Urgent HELP- Designing a buck converter!

Discussion in 'General Electronics Chat' started by diya khan, Nov 6, 2011.

  1. diya khan

    Thread Starter New Member

    Nov 29, 2010
    18
    0
    Hey,

    im required to design a buck converter that will step down the voltage to supply a piece of equipment.I also require to show the results of simulation of my circuit.

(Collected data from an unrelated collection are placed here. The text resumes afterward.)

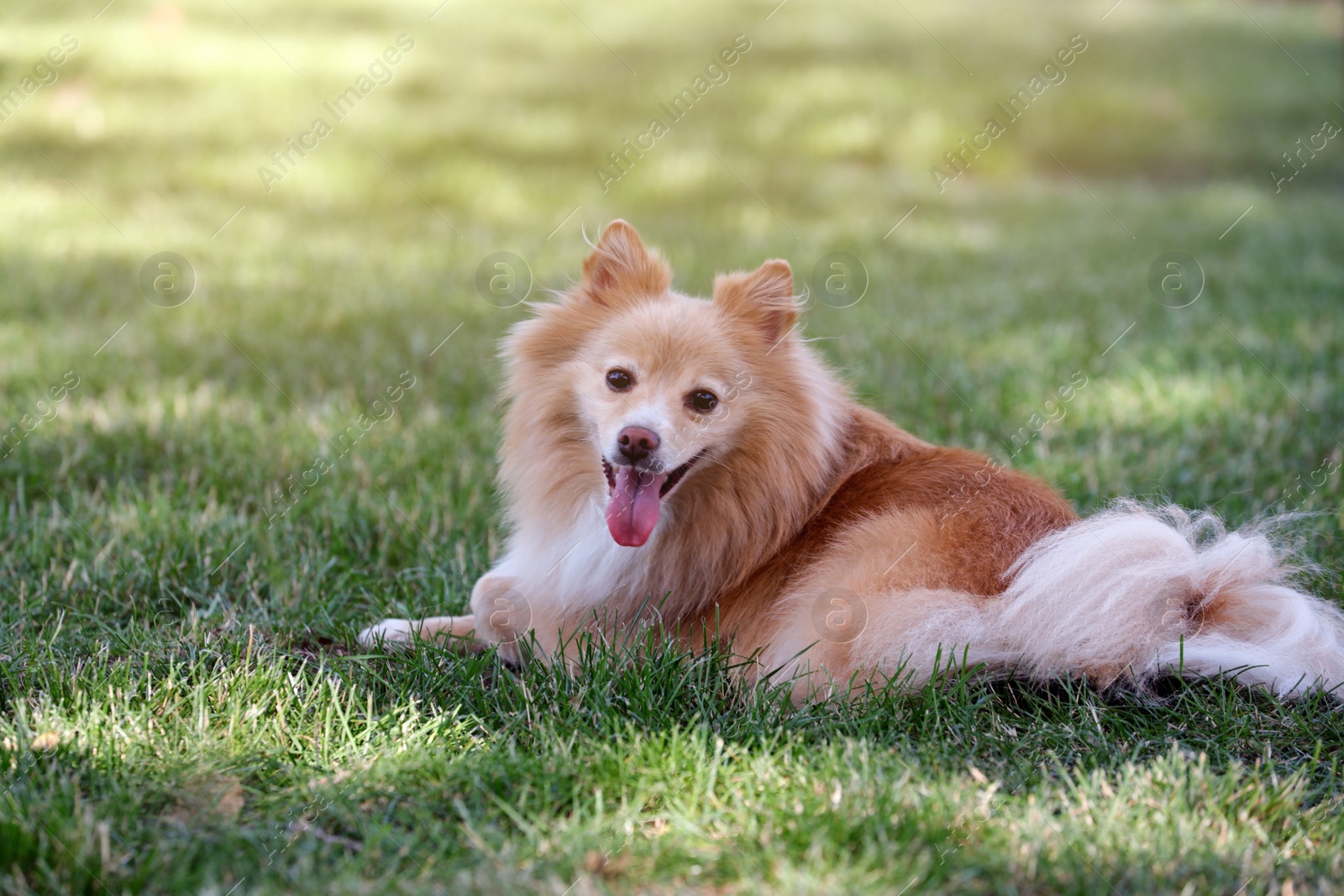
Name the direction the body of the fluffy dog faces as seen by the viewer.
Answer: to the viewer's left
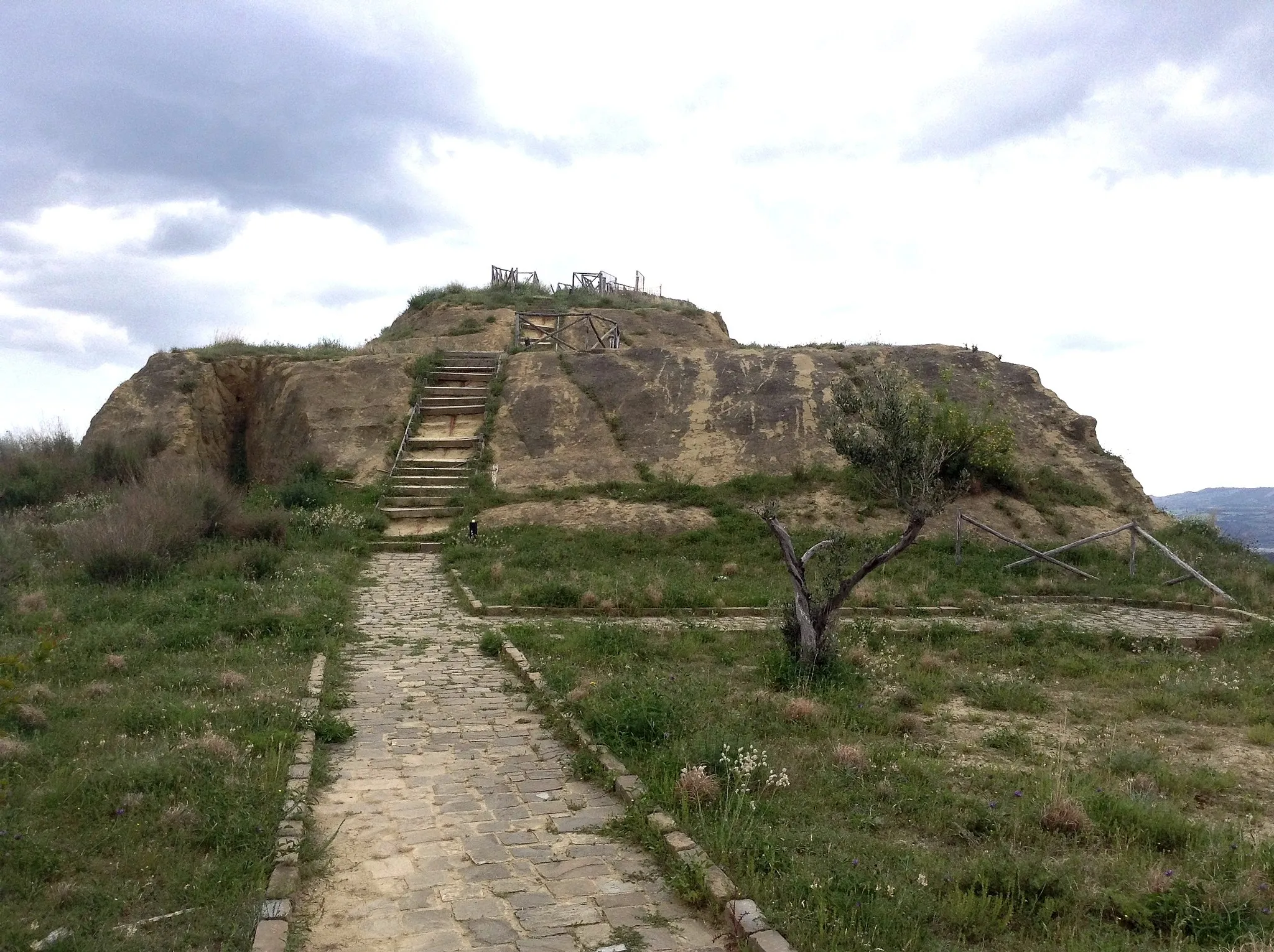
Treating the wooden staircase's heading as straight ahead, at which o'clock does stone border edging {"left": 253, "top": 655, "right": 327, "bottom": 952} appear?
The stone border edging is roughly at 12 o'clock from the wooden staircase.

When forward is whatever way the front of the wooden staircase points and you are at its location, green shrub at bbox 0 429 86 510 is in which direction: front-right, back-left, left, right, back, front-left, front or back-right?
right

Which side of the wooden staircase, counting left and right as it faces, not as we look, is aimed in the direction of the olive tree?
front

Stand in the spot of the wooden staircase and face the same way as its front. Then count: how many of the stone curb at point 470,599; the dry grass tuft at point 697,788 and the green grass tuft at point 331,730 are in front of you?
3

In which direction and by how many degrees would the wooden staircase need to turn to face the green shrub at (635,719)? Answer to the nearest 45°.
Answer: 0° — it already faces it

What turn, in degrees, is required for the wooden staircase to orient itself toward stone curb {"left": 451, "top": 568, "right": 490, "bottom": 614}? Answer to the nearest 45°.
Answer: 0° — it already faces it

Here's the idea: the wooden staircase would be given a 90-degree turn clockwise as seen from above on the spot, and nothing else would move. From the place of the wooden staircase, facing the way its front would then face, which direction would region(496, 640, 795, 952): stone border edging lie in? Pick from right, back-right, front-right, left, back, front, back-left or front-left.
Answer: left

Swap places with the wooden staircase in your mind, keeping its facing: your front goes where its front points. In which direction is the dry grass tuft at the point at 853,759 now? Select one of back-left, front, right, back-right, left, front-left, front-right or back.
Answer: front

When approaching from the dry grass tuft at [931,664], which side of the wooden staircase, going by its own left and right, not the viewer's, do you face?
front

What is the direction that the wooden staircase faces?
toward the camera

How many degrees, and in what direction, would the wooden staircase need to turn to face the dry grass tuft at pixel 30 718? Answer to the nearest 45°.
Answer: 0° — it already faces it

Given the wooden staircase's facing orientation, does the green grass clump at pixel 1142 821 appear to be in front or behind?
in front

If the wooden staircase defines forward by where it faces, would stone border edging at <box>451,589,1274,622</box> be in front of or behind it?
in front

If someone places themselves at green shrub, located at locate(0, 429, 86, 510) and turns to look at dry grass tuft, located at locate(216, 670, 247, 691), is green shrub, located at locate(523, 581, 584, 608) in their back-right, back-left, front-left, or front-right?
front-left
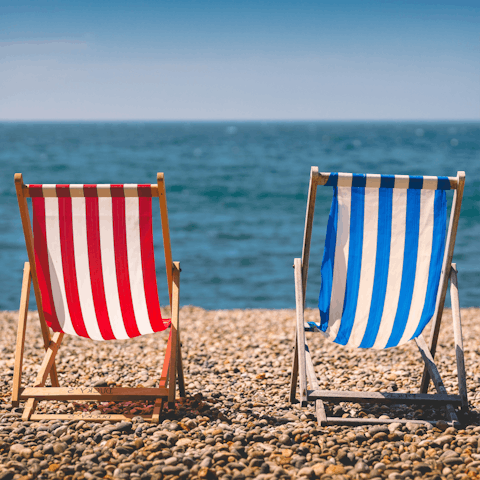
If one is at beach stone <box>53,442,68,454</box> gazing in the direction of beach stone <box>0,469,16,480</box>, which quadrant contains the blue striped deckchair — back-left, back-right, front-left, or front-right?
back-left

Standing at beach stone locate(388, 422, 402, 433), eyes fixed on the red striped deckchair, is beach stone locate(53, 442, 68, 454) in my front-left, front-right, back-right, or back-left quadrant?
front-left

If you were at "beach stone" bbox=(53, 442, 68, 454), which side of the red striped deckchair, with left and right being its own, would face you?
back

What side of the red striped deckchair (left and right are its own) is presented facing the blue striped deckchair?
right

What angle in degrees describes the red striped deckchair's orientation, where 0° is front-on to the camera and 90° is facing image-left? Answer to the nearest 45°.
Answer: approximately 180°

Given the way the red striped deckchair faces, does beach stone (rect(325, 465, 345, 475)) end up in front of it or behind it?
behind

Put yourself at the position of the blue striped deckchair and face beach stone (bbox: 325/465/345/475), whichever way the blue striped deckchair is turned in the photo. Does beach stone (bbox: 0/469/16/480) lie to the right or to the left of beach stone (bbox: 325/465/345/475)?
right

    My circuit should meet the following specifications:

    Vin=24V
    Vout=18V
    Max ripple compared to DC input=10%
    load resistance=5 Ω
    Switching frequency must lie between 50kHz to 200kHz
    Assume ideal devices have been used!

    ok..so to start of with, I no the circuit im required to design (not sure about the which switching device to choose yet).i have decided to use Pspice Student Version to simulate my circuit.
    I have calculated:

    Iout=Vout/Rload=18/5=3.6A
    ΔI=0.1*3.6=0.36A
    D=Vout/Vin=0.75

    Now for continuous conduction mode:

    we know that L=\frac{(Vin-Vout)*(D/Fs)}{Ir} whr Ir=ΔI


    Now the issue is that i really cannot figure out how to choose Fs!!Once i choose Fs correctly, i can find the value for my filter inductor.
    its mentioned in the ques that i can choose between 50kHz to 200kHz, but is there any appropriate logical way to selecting the Switching frequency?
    I would also like to know whether its better to use a p/n type MOSFET or IGBT for my circuit and why!

    thx
     
  2. crutschow

    Expert

    Mar 14, 2008
    13,003
    3,232
    A higher switching frequency allows the use of smaller inductors, but the switching losses so it's a tradeoff between those two parameters.

    IGBTs have a relatively slow switching speed so they are normally only suitable for lower frequency applications. MOSFETs are much faster so are typically used in switching power supplies, since they would have lower switching losses.
     
  3. diya khan

    Thread Starter New Member

    Nov 29, 2010
    18
    0
    ok. but could you give me a range, like as you said, MOSFETs are much faster which means that they have high switching frequency.So is 50kHz high enough??
    and what difference does it make whether i use a p-type or an n-type MOSFET?
     
  4. bountyhunter

    Well-Known Member

    Sep 7, 2009
    2,498
    507
    YES, but it requires understanding gained by actually building buck converters, not simulating them. The capacitors have losses and internal resonances, the inductor core has losses that increase with frequency, the FET and diode both have switching losses. You basically push the switching frequency up as far as you can before the switching losses get too high (and you define that, but probably less than 10% of load watt power). Understand, there are ways to reduce losses by "upgrading" to better caps and inductors but they cost more so it's all a matter of engineering judgement. No free lunch.

    In the real world, pushing a 3A buck converter above 100 kHz usually starts getting too pricey for what consumers want to pay for things, but it's possible to do. I would stay between 50 kHz and 100 kHz and live with a slightly larger inductor.
     
  5. bountyhunter

    Well-Known Member

    Sep 7, 2009
    2,498
    507
    Power P-FETs are usually more expensive for a given voltage/On resistance value because of larger die size.
     
  6. SgtWookie

    Expert

    Jul 17, 2007
    22,182
    1,728
    Along with P-ch being more expensive, if all other parameters are roughly equal (Rdson, Vdss, logic/standard, Id rating) the gate charge of a P-ch will be roughly 2.5 times as much as that for an N-ch MOSFET. Also, the selection of P-ch is far more limited than for N-ch.
     
  7. bountyhunter

    Well-Known Member

    Sep 7, 2009
    2,498
    507
    The bigger die size of the P-FET means a larger gate capacitance which the switching driver circuit has to force to charge as fast as possible, so P-FETs take "stronger" drivers that can deliver higher peak currents to maintain the same fast switching speed.

    However, the P-FET buck circuit is simpler than the N because the N-FET buck requires some kind of way to generate a higher driver voltage to pull the N-FETs gate up to to turn it on fully. There are always trade offs. Most of the time they go with the N-FET to save money and use a cheap charge pump to boost up to get a gate driver rail.